» **DIRECTIONS**:
Make an exact copy of every entry, from the first line to the last.

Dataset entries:
○ ○ ○

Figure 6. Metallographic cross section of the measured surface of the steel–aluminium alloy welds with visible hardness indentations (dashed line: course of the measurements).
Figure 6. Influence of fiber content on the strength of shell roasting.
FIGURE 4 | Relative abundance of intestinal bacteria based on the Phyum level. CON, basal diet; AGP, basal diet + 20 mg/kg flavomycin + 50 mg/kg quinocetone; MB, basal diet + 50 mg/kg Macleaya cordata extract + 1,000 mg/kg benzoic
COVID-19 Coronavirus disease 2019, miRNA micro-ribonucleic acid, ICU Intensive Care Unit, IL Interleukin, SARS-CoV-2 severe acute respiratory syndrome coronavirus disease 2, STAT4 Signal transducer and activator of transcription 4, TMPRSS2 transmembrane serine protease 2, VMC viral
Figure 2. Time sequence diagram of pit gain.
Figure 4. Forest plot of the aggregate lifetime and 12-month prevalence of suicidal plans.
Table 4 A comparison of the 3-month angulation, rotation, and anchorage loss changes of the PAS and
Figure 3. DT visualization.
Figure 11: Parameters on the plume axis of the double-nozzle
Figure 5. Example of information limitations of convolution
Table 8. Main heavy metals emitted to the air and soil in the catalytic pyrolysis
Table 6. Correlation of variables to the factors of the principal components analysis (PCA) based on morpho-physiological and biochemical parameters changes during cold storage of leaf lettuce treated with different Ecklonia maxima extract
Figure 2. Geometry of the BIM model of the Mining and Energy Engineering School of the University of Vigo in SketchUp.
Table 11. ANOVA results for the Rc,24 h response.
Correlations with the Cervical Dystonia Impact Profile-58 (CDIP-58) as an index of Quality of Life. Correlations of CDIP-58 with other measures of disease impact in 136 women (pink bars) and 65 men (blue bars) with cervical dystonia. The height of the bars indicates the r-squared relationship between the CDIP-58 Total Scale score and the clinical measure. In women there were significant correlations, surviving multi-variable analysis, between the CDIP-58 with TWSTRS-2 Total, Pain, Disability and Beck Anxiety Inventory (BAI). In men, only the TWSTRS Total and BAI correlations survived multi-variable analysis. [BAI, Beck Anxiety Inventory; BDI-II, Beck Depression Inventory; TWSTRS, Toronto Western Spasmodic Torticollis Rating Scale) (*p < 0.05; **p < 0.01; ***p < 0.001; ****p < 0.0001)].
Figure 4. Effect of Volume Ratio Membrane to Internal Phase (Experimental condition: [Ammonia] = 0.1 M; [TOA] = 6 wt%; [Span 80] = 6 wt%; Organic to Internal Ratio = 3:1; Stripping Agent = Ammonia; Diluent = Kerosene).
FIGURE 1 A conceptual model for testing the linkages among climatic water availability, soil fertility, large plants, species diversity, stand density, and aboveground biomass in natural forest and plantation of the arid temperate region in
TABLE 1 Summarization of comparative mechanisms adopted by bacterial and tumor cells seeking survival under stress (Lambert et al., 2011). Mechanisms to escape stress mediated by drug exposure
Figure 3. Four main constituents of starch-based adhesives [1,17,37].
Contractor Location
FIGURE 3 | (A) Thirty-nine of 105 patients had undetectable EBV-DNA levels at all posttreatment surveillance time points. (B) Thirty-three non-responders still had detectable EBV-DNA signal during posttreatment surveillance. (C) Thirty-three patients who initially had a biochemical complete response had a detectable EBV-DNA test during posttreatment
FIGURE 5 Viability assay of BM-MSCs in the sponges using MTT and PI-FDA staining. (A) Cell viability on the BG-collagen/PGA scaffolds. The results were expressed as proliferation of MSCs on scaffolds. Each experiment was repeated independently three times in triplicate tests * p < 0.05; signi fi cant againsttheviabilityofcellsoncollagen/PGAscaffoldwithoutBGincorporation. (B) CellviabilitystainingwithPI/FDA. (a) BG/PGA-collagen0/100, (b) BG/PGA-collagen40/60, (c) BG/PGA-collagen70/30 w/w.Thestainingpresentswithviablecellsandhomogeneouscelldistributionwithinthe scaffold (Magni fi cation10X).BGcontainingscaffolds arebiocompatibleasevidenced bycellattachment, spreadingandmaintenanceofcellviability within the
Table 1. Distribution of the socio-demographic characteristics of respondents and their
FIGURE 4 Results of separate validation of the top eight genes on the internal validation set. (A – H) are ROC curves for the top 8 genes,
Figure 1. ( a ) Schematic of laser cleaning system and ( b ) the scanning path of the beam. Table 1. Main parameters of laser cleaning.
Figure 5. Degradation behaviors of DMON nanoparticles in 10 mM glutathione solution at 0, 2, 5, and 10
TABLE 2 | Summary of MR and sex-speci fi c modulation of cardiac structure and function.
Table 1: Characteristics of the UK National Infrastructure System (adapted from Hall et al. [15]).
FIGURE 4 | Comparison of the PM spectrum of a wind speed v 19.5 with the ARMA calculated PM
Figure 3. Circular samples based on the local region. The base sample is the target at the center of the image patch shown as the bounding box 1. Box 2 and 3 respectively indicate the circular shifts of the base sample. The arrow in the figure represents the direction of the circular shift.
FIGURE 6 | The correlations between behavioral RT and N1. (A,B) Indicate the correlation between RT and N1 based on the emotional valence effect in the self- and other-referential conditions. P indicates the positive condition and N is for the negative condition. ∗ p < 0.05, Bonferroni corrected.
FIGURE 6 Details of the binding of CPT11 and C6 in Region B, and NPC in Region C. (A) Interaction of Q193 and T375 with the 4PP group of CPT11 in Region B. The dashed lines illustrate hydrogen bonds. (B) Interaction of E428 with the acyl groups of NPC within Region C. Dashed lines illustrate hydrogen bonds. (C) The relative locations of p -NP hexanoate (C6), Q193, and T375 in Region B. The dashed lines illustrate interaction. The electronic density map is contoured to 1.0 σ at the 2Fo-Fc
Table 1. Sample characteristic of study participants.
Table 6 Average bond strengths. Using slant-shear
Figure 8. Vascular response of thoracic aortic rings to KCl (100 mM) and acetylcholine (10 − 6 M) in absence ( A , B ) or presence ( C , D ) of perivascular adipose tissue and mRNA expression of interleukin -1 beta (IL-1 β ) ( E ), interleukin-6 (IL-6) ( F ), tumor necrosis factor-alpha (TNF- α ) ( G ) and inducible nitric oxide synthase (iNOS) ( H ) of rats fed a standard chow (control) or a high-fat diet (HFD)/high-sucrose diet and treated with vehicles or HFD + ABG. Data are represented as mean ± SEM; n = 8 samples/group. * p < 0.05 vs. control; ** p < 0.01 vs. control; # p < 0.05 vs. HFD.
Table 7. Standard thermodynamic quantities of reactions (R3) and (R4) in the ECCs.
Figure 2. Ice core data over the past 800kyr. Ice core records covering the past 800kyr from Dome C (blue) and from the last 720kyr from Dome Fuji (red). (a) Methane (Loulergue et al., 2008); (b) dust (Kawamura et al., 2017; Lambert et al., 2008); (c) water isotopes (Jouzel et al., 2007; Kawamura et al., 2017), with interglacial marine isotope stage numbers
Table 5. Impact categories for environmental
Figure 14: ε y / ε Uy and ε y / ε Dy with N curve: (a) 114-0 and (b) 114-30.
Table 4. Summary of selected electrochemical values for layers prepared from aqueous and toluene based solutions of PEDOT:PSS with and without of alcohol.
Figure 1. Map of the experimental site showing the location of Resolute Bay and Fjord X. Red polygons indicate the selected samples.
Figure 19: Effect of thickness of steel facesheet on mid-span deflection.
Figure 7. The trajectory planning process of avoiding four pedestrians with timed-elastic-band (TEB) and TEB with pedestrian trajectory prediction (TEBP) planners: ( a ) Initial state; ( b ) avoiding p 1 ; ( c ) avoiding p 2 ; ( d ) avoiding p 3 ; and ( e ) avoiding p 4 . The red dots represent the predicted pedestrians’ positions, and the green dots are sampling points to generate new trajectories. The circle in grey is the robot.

○ ○ ○

» **SOLUTION TO THIS PROBLEM**:
Figure 6. Metallographic cross section of the measured surface of the steel–aluminium alloy welds with visible hardness indentations (dashed line: course of the measurements).
Figure 6. Influence of fiber content on the strength of shell roasting.
FIGURE 4 | Relative abundance of intestinal bacteria based on the Phyum level. CON, basal diet; AGP, basal diet + 20 mg/kg flavomycin + 50 mg/kg quinocetone; MB, basal diet + 50 mg/kg Macleaya cordata extract + 1,000 mg/kg benzoic
COVID-19 Coronavirus disease 2019, miRNA micro-ribonucleic acid, ICU Intensive Care Unit, IL Interleukin, SARS-CoV-2 severe acute respiratory syndrome coronavirus disease 2, STAT4 Signal transducer and activator of transcription 4, TMPRSS2 transmembrane serine protease 2, VMC viral
Figure 2. Time sequence diagram of pit gain.
Figure 4. Forest plot of the aggregate lifetime and 12-month prevalence of suicidal plans.
Table 4 A comparison of the 3-month angulation, rotation, and anchorage loss changes of the PAS and
Figure 3. DT visualization.
Figure 11: Parameters on the plume axis of the double-nozzle
Figure 5. Example of information limitations of convolution
Table 8. Main heavy metals emitted to the air and soil in the catalytic pyrolysis
Table 6. Correlation of variables to the factors of the principal components analysis (PCA) based on morpho-physiological and biochemical parameters changes during cold storage of leaf lettuce treated with different Ecklonia maxima extract
Figure 2. Geometry of the BIM model of the Mining and Energy Engineering School of the University of Vigo in SketchUp.
Table 11. ANOVA results for the Rc,24 h response.
Correlations with the Cervical Dystonia Impact Profile-58 (CDIP-58) as an index of Quality of Life. Correlations of CDIP-58 with other measures of disease impact in 136 women (pink bars) and 65 men (blue bars) with cervical dystonia. The height of the bars indicates the r-squared relationship between the CDIP-58 Total Scale score and the clinical measure. In women there were significant correlations, surviving multi-variable analysis, between the CDIP-58 with TWSTRS-2 Total, Pain, Disability and Beck Anxiety Inventory (BAI). In men, only the TWSTRS Total and BAI correlations survived multi-variable analysis. [BAI, Beck Anxiety Inventory; BDI-II, Beck Depression Inventory; TWSTRS, Toronto Western Spasmodic Torticollis Rating Scale) (*p < 0.05; **p < 0.01; ***p < 0.001; ****p < 0.0001)].
Figure 4. Effect of Volume Ratio Membrane to Internal Phase (Experimental condition: [Ammonia] = 0.1 M; [TOA] = 6 wt%; [Span 80] = 6 wt%; Organic to Internal Ratio = 3:1; Stripping Agent = Ammonia; Diluent = Kerosene).
FIGURE 1 A conceptual model for testing the linkages among climatic water availability, soil fertility, large plants, species diversity, stand density, and aboveground biomass in natural forest and plantation of the arid temperate region in
TABLE 1 Summarization of comparative mechanisms adopted by bacterial and tumor cells seeking survival under stress (Lambert et al., 2011). Mechanisms to escape stress mediated by drug exposure
Figure 3. Four main constituents of starch-based adhesives [1,17,37].
Contractor Location
FIGURE 3 | (A) Thirty-nine of 105 patients had undetectable EBV-DNA levels at all posttreatment surveillance time points. (B) Thirty-three non-responders still had detectable EBV-DNA signal during posttreatment surveillance. (C) Thirty-three patients who initially had a biochemical complete response had a detectable EBV-DNA test during posttreatment
FIGURE 5 Viability assay of BM-MSCs in the sponges using MTT and PI-FDA staining. (A) Cell viability on the BG-collagen/PGA scaffolds. The results were expressed as proliferation of MSCs on scaffolds. Each experiment was repeated independently three times in triplicate tests * p < 0.05; signi fi cant againsttheviabilityofcellsoncollagen/PGAscaffoldwithoutBGincorporation. (B) CellviabilitystainingwithPI/FDA. (a) BG/PGA-collagen0/100, (b) BG/PGA-collagen40/60, (c) BG/PGA-collagen70/30 w/w.Thestainingpresentswithviablecellsandhomogeneouscelldistributionwithinthe scaffold (Magni fi cation10X).BGcontainingscaffolds arebiocompatibleasevidenced bycellattachment, spreadingandmaintenanceofcellviability within the
Table 1. Distribution of the socio-demographic characteristics of respondents and their
FIGURE 4 Results of separate validation of the top eight genes on the internal validation set. (A – H) are ROC curves for the top 8 genes,
Figure 1. ( a ) Schematic of laser cleaning system and ( b ) the scanning path of the beam. Table 1. Main parameters of laser cleaning.
Figure 5. Degradation behaviors of DMON nanoparticles in 10 mM glutathione solution at 0, 2, 5, and 10
TABLE 2 | Summary of MR and sex-speci fi c modulation of cardiac structure and function.
Table 1: Characteristics of the UK National Infrastructure System (adapted from Hall et al. [15]).
FIGURE 4 | Comparison of the PM spectrum of a wind speed v 19.5 with the ARMA calculated PM
Figure 3. Circular samples based on the local region. The base sample is the target at the center of the image patch shown as the bounding box 1. Box 2 and 3 respectively indicate the circular shifts of the base sample. The arrow in the figure represents the direction of the circular shift.
FIGURE 6 | The correlations between behavioral RT and N1. (A,B) Indicate the correlation between RT and N1 based on the emotional valence effect in the self- and other-referential conditions. P indicates the positive condition and N is for the negative condition. ∗ p < 0.05, Bonferroni corrected.
FIGURE 6 Details of the binding of CPT11 and C6 in Region B, and NPC in Region C. (A) Interaction of Q193 and T375 with the 4PP group of CPT11 in Region B. The dashed lines illustrate hydrogen bonds. (B) Interaction of E428 with the acyl groups of NPC within Region C. Dashed lines illustrate hydrogen bonds. (C) The relative locations of p -NP hexanoate (C6), Q193, and T375 in Region B. The dashed lines illustrate interaction. The electronic density map is contoured to 1.0 σ at the 2Fo-Fc
Table 1. Sample characteristic of study participants.
Table 6 Average bond strengths. Using slant-shear
Figure 8. Vascular response of thoracic aortic rings to KCl (100 mM) and acetylcholine (10 − 6 M) in absence ( A , B ) or presence ( C , D ) of perivascular adipose tissue and mRNA expression of interleukin -1 beta (IL-1 β ) ( E ), interleukin-6 (IL-6) ( F ), tumor necrosis factor-alpha (TNF- α ) ( G ) and inducible nitric oxide synthase (iNOS) ( H ) of rats fed a standard chow (control) or a high-fat diet (HFD)/high-sucrose diet and treated with vehicles or HFD + ABG. Data are represented as mean ± SEM; n = 8 samples/group. * p < 0.05 vs. control; ** p < 0.01 vs. control; # p < 0.05 vs. HFD.
Table 7. Standard thermodynamic quantities of reactions (R3) and (R4) in the ECCs.
Figure 2. Ice core data over the past 800kyr. Ice core records covering the past 800kyr from Dome C (blue) and from the last 720kyr from Dome Fuji (red). (a) Methane (Loulergue et al., 2008); (b) dust (Kawamura et al., 2017; Lambert et al., 2008); (c) water isotopes (Jouzel et al., 2007; Kawamura et al., 2017), with interglacial marine isotope stage numbers
Table 5. Impact categories for environmental
Figure 14: ε y / ε Uy and ε y / ε Dy with N curve: (a) 114-0 and (b) 114-30.
Table 4. Summary of selected electrochemical values for layers prepared from aqueous and toluene based solutions of PEDOT:PSS with and without of alcohol.
Figure 1. Map of the experimental site showing the location of Resolute Bay and Fjord X. Red polygons indicate the selected samples.
Figure 19: Effect of thickness of steel facesheet on mid-span deflection.
Figure 7. The trajectory planning process of avoiding four pedestrians with timed-elastic-band (TEB) and TEB with pedestrian trajectory prediction (TEBP) planners: ( a ) Initial state; ( b ) avoiding p 1 ; ( c ) avoiding p 2 ; ( d ) avoiding p 3 ; and ( e ) avoiding p 4 . The red dots represent the predicted pedestrians’ positions, and the green dots are sampling points to generate new trajectories. The circle in grey is the robot.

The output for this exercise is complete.